Task =>
Write out exactly the lines below that run from the line containing "pertenecientes a distintas" through the last line of the records.

Stored data entries =>

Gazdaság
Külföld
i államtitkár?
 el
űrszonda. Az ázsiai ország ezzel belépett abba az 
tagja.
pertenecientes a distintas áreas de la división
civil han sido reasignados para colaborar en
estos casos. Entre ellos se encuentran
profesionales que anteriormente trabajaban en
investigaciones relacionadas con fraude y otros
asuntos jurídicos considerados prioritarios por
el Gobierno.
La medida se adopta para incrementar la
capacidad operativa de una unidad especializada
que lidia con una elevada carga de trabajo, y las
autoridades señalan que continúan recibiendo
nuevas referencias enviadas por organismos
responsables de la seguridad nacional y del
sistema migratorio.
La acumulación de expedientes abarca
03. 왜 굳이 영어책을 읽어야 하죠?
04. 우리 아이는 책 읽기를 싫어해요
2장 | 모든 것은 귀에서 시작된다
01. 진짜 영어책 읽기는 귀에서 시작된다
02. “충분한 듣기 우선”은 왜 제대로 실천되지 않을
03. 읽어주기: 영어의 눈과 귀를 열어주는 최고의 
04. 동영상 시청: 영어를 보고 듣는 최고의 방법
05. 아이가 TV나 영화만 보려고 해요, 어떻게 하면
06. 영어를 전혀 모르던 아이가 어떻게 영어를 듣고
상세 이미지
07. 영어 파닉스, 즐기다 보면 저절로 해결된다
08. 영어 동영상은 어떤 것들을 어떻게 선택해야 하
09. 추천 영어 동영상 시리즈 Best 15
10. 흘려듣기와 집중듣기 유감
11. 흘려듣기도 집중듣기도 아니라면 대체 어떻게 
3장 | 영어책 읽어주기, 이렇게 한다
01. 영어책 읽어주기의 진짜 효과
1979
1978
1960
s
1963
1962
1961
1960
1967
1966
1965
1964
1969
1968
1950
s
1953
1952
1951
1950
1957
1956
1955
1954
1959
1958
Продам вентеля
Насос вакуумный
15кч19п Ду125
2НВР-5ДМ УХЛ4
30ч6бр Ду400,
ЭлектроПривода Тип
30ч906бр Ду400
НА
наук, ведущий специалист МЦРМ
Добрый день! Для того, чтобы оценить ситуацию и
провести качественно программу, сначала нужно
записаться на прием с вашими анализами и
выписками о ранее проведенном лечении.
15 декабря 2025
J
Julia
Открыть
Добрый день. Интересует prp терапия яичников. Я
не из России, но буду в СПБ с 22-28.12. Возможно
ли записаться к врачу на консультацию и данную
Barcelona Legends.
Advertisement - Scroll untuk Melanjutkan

Exercise output =>
pertenecientes a distintas áreas de la división
civil han sido reasignados para colaborar en
estos casos. Entre ellos se encuentran
profesionales que anteriormente trabajaban en
investigaciones relacionadas con fraude y otros
asuntos jurídicos considerados prioritarios por
el Gobierno.
La medida se adopta para incrementar la
capacidad operativa de una unidad especializada
que lidia con una elevada carga de trabajo, y las
autoridades señalan que continúan recibiendo
nuevas referencias enviadas por organismos
responsables de la seguridad nacional y del
sistema migratorio.
La acumulación de expedientes abarca
03. 왜 굳이 영어책을 읽어야 하죠?
04. 우리 아이는 책 읽기를 싫어해요
2장 | 모든 것은 귀에서 시작된다
01. 진짜 영어책 읽기는 귀에서 시작된다
02. “충분한 듣기 우선”은 왜 제대로 실천되지 않을
03. 읽어주기: 영어의 눈과 귀를 열어주는 최고의 
04. 동영상 시청: 영어를 보고 듣는 최고의 방법
05. 아이가 TV나 영화만 보려고 해요, 어떻게 하면
06. 영어를 전혀 모르던 아이가 어떻게 영어를 듣고
상세 이미지
07. 영어 파닉스, 즐기다 보면 저절로 해결된다
08. 영어 동영상은 어떤 것들을 어떻게 선택해야 하
09. 추천 영어 동영상 시리즈 Best 15
10. 흘려듣기와 집중듣기 유감
11. 흘려듣기도 집중듣기도 아니라면 대체 어떻게 
3장 | 영어책 읽어주기, 이렇게 한다
01. 영어책 읽어주기의 진짜 효과
1979
1978
1960
s
1963
1962
1961
1960
1967
1966
1965
1964
1969
1968
1950
s
1953
1952
1951
1950
1957
1956
1955
1954
1959
1958
Продам вентеля
Насос вакуумный
15кч19п Ду125
2НВР-5ДМ УХЛ4
30ч6бр Ду400,
ЭлектроПривода Тип
30ч906бр Ду400
НА
наук, ведущий специалист МЦРМ
Добрый день! Для того, чтобы оценить ситуацию и
провести качественно программу, сначала нужно
записаться на прием с вашими анализами и
выписками о ранее проведенном лечении.
15 декабря 2025
J
Julia
Открыть
Добрый день. Интересует prp терапия яичников. Я
не из России, но буду в СПБ с 22-28.12. Возможно
ли записаться к врачу на консультацию и данную
Barcelona Legends.
Advertisement - Scroll untuk Melanjutkan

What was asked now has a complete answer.